Une action triste et sombre, semée de scènes du comique le plus vrai et de descriptions éblouissantes, un style chaleureux, des idées neuves, et surtout la singulière faculté de colorer tout de poésie, voilà ce qui nous fait dire que la Salamandre, malgré ses défauts, occupera un rang distingué parmi les ouvrages originaux de l’époque.

MÉMOIRES DU MARÉCHAL NEY !

La voix des morts est quelquefois bien embarrassante pour les vivans. Vous figurez-vous la chambre des pairs, déjà si rudoyée par la main populaire, voyant tomber au milieu de ses séances, si décolorées, les Mémoires du maréchal Ney ! L’ombre de Banco fera tressaillir plus d’un de ses juges sur son siège de velours. Ce livre, jeté au milieu de nos embarras politiques, fera, pour ainsi dire, trêve aux débats journaliers : ce sera le grand évènement du jour, une pâture à tous les partis.

Mais, dira-t-on, le maréchal Ney a-t-il laissé des mémoires ? À cela nous répondrons, nous qui avons pu parcourir ses papiers, qu’il est facile de convaincre les plus incrédules par la même communication. Si, dans quelques endroits inachevés, la soudure manquait, nous pouvons assurer ici qu’il n’y aura pas un fait avancé dans les Mémoires, pas une anecdote qui ne vienne du maréchal. Ce qui a été pour nous, nous devons l’avouer, un objet d’étonnement, en lisant les nombreux matériaux que la famille du maréchal a confiés à une plume exercée, pour faire uniquement ce travail de soudure qui leur manquait, c’est de voir que cette main, si rude à l’ennemi, si habile à manier l’épée, était loin d’être étrangère à l’art d’écrire. Nous avons vu des passages de ces Mémoires, des épisodes, des rapports tout entiers de sa main, écrits avec une netteté, une précision et un talent remarquables.

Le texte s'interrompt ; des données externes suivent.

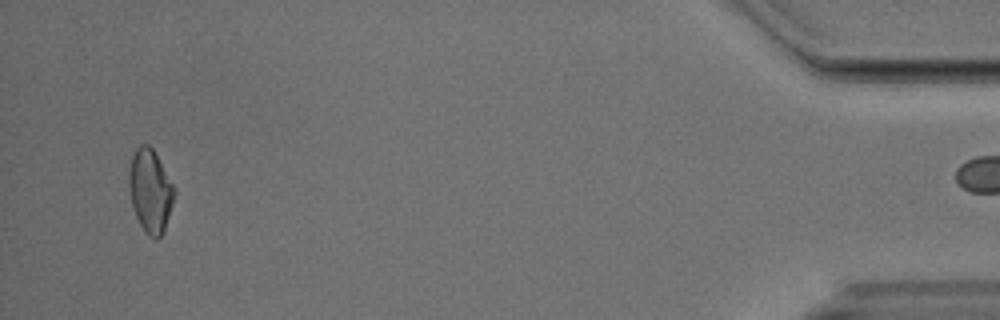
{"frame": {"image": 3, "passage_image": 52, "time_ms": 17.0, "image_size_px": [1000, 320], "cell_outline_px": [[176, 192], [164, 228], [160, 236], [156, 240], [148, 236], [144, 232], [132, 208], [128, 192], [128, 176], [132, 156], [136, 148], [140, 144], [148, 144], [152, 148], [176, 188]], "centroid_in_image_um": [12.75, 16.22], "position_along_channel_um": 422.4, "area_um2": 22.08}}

Après Bonaparte, le maréchal Ney est incontestablement la plus grande figure de l’empire : il s’est montré tour-à-tour, il faut bien qu’on le sache, homme d’état et de guerre. On verra dans ces Mémoires quelle habileté il lui fallut déployer dans la difficile mission que lui avait confiée le premier consul, pour pacifier la Suisse et faire accepter sa médiation. Ce sera là peut-être la partie la plus inattendue, une des plus piquantes du livre ; car les grands faits d’armes du maréchal Ney ont, pour ainsi dire, jeté dans l’ombre les autres parties de sa vie ; il les ont absorbées comme un grand événement en absorbe un plus petit ; mais lui-même a beaucoup appuyé sur ces divers incidens de sa carrière, soit qu’il en eût plus le loisir alors, soit que sa position auprès du chef du gouvernement lui en fit un devoir. Avant d’arriver aux deux grandes époques de la vie du maréchal Ney, la campagne de Russie et son procès, nous aurons à traverser bien des années, bien des épisodes, bien des faits militaires, bien des anecdotes ; car ce sera aussi un livre conteur, qui, se souciant peu de la marche ordinaire de l’histoire, recueille en passant un fait politique aussi bien qu’une aventure de salon ou une scène de bivouac. Mais le narrateur prend naturellement une allure plus grave et plus sévère à mesure qu’il approche de la fin de l’empire. Il est impossible qu’en lisant cette grande campagne de Russie, on ne se demande, saisi d’une profonde tristesse, comment cette lutte homérique ne lui a-t-elle pas fait trouver grâce devant ses juges ! comment celui qui avait sauvé tant de milliers de Français n’a-t-il pu être sauvé !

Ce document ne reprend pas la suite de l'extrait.